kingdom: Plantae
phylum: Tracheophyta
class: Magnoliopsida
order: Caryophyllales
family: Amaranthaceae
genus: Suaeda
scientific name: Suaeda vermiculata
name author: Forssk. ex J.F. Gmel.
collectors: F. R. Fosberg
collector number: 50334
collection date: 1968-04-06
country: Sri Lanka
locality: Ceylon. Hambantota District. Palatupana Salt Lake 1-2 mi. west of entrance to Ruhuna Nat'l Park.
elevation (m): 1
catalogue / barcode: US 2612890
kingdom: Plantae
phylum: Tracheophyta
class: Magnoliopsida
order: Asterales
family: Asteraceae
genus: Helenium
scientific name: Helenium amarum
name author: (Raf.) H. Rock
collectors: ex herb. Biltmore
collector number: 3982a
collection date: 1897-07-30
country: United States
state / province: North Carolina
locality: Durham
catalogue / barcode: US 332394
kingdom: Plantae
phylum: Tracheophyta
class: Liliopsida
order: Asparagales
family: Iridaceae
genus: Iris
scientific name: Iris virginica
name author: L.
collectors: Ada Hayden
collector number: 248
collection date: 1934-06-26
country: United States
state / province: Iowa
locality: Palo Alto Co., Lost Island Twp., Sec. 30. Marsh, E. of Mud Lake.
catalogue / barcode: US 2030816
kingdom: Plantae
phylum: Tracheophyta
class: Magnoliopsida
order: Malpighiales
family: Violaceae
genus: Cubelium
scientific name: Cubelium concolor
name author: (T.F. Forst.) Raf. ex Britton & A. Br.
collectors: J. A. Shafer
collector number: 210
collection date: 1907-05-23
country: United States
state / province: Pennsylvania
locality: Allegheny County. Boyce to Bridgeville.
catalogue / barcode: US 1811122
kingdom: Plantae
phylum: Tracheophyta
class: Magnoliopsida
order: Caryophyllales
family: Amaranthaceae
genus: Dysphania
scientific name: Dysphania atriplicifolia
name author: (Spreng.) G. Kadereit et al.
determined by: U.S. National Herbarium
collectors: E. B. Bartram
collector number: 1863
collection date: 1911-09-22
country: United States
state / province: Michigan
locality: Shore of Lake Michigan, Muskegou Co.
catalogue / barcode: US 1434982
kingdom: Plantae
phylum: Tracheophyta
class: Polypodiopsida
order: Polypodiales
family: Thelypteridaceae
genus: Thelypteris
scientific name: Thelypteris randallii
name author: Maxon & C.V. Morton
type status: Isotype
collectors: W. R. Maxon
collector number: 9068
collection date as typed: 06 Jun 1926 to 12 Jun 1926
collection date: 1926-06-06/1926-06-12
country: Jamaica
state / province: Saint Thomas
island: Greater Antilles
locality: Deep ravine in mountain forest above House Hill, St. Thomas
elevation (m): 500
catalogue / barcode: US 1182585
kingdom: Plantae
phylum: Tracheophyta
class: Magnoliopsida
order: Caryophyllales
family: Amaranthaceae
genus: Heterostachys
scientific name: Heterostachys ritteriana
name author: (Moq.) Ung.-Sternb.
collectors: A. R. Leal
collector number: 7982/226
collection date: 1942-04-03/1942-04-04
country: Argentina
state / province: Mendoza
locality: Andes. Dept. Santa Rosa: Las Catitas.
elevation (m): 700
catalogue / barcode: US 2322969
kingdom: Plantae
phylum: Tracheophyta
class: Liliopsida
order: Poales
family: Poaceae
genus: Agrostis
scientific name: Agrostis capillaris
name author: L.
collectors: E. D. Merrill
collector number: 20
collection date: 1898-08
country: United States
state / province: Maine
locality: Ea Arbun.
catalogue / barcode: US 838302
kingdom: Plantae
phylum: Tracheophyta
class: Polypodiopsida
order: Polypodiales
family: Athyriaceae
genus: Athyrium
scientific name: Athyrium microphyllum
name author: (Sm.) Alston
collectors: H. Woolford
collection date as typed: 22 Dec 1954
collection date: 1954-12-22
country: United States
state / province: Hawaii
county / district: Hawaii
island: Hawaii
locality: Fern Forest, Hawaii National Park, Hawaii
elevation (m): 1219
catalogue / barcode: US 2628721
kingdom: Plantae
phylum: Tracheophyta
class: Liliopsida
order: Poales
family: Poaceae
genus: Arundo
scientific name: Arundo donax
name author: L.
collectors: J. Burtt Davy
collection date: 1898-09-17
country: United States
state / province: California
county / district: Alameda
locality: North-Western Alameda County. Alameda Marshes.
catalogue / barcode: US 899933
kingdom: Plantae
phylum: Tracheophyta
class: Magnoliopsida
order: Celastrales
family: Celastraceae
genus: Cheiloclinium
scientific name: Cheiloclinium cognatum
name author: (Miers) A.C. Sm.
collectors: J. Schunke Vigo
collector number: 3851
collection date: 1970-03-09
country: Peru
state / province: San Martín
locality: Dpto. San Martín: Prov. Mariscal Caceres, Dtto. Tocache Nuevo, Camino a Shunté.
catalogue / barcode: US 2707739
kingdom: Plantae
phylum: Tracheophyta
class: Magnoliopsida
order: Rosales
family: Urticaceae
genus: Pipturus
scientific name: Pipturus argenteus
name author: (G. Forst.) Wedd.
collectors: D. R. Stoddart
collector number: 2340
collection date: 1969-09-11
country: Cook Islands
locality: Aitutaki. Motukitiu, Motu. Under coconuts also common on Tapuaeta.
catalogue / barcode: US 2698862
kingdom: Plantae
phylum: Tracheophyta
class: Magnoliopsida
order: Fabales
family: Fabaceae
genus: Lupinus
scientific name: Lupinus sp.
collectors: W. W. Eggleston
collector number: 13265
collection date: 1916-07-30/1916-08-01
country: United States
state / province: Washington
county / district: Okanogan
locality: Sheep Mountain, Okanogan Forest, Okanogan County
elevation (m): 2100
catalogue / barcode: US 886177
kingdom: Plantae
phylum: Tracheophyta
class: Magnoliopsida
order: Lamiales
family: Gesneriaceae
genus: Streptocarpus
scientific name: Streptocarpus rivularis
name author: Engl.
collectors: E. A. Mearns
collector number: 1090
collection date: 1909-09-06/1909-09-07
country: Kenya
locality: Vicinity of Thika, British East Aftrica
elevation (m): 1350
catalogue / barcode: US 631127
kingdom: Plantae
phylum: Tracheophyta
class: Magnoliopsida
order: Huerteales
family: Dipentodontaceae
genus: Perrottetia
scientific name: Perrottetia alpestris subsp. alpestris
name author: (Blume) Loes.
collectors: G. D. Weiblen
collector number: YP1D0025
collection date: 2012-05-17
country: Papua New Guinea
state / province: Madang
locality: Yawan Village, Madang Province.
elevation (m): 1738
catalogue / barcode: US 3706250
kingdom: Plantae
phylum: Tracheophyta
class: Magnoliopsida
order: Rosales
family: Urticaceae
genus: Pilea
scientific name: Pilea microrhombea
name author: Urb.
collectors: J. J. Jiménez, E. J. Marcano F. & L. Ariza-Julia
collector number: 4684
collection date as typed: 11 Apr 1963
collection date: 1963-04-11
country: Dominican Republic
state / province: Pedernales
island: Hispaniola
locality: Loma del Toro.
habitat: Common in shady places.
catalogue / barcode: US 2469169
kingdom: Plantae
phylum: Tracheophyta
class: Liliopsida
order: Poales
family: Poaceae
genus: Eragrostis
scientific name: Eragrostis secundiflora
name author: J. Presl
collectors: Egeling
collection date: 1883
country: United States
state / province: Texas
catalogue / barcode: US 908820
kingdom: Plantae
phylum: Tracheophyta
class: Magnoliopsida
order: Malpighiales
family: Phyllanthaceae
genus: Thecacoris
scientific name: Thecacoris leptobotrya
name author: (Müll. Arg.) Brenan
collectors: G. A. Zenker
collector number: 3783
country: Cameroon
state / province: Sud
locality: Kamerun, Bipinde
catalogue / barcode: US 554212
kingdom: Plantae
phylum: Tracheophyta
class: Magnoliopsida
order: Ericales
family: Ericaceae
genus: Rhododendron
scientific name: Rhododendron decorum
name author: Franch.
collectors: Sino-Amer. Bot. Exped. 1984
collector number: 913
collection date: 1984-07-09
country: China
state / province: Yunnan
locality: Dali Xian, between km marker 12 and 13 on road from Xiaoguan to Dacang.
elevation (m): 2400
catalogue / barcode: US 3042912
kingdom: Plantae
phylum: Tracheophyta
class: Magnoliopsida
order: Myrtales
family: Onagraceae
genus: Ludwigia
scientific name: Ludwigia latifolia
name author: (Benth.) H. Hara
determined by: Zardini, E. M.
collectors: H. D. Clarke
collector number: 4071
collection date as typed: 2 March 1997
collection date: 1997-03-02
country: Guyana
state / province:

---

## What the exercise asks
Rewrite the lines between the one holding "collection date: 1898-09-17" and the one holding "country: Cook Islands", inclusive, replacing "collectors" with "collected by" and changing nothing else.

## Result of this task
collection date: 1898-09-17
country: United States
state / province: California
county / district: Alameda
locality: North-Western Alameda County. Alameda Marshes.
catalogue / barcode: US 899933
kingdom: Plantae
phylum: Tracheophyta
class: Magnoliopsida
order: Celastrales
family: Celastraceae
genus: Cheiloclinium
scientific name: Cheiloclinium cognatum
name author: (Miers) A.C. Sm.
collected by: J. Schunke Vigo
collector number: 3851
collection date: 1970-03-09
country: Peru
state / province: San Martín
locality: Dpto. San Martín: Prov. Mariscal Caceres, Dtto. Tocache Nuevo, Camino a Shunté.
catalogue / barcode: US 2707739
kingdom: Plantae
phylum: Tracheophyta
class: Magnoliopsida
order: Rosales
family: Urticaceae
genus: Pipturus
scientific name: Pipturus argenteus
name author: (G. Forst.) Wedd.
collected by: D. R. Stoddart
collector number: 2340
collection date: 1969-09-11
country: Cook Islands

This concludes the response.